⚜20⚜

24.3K 2.2K 657
                                    

Taehyung teklifinin ardından gelecekleri pek hesap etmiş sayılmazdı. Tek düşüncesi, Jungkook'u kasvetli ruh hâlinden koparmak olsa da şimdi anahtarı delikte çevirirken evine aldığı ölümcül hatayı düşünüyordu.

Kapıyı çabucak açıp üstündeki ıslanmış montu astı ve saçlarını silkeledi. Eflatun saçları iyice açılmıştı, eski hallerini de özlüyor sayılırdı.

Jungkook içeri girip etrafı süzerken ilk düşündüğü şey, her yerin Taehyung gibi kokuyor oluşuydu.

Taehyung onun montunu asıp etraftaki dağınıklığı apar topar düzeltti ve tekrar ona döndü. "Pek büyük değil, yolda söylemiştim zaten"

Jungkook hafifçe gülümseyip başıyla onayladı. "Benim için sorun yok"

"Aç mısın? Bir şeyler yapabilirim"

Başını iki yana sallayıp koltuğa baktı ve daha fazla konuşmadan kıvrıldı Jungkook. Nefesleri o kadar kısa sürede derinleşmişti ki, nasıl uyuyakaldığını fark etmedi bile Taehyung.

Koltuğun kenarına oturup hafifçe dokundu koluna. "Yukarıda yatabilirsin... Belin ağrıyacak"

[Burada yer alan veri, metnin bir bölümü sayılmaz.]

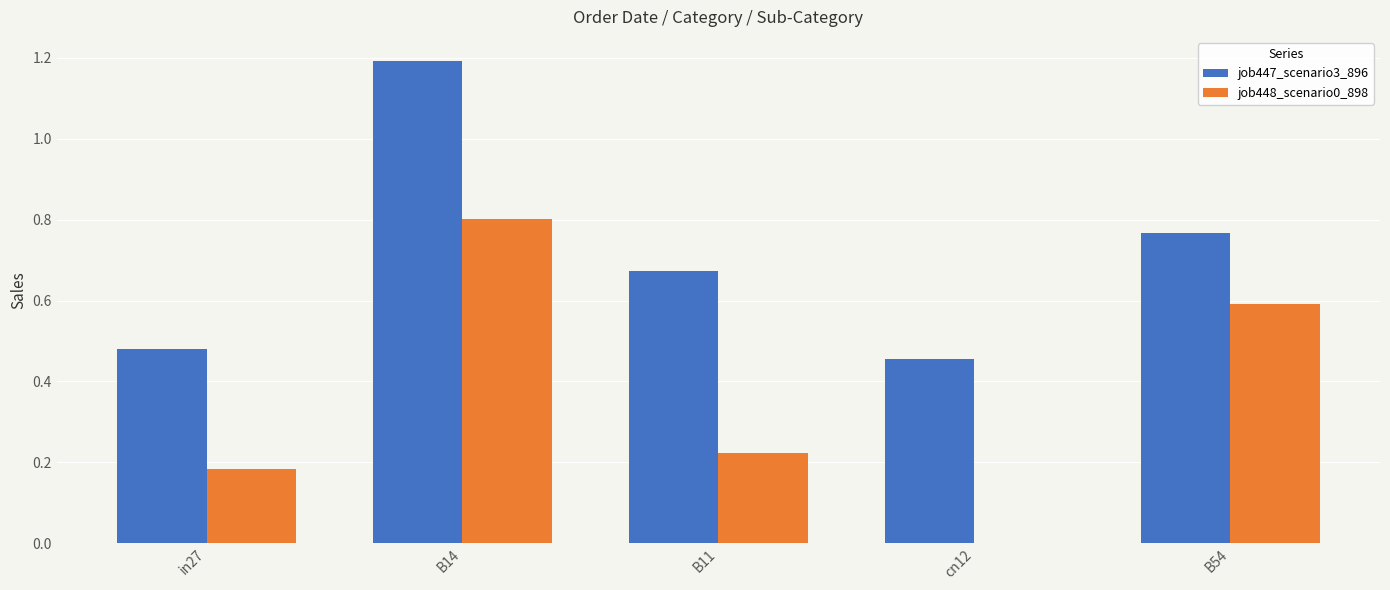

How many categories are shown in the chart?

5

Jungkook ses vermeyince iç çekip kalktı ve yukarıdan battaniye almaya çıktı. Hiç misafiri olmadığından dolabın üst rafında yer edinmişlerdi. Zar zor çekerek aldığı battaniye ve yastıkla beraber aşağıya indi ve Jungkook'un kravatını gevşetip düğmelerini açtı. Bir sonraki hareketi, rahatsız yastığı yumuşak yeni yastıkla değiştirip üstünü sıkı sıkı örtmek olmuştu.

Başını huzursuzca eğdi. "Ne kadar da beceriksiz bir eşim, öyle değil mi? Belki de yanlış seçim yaptın"

"Tam bir salaksın" Jungkook mırıldanıp battaniyeyi açtı ve gözünü aralamadan yanını patpatladı. "Hava soğuk, ben sıcağım. Gel"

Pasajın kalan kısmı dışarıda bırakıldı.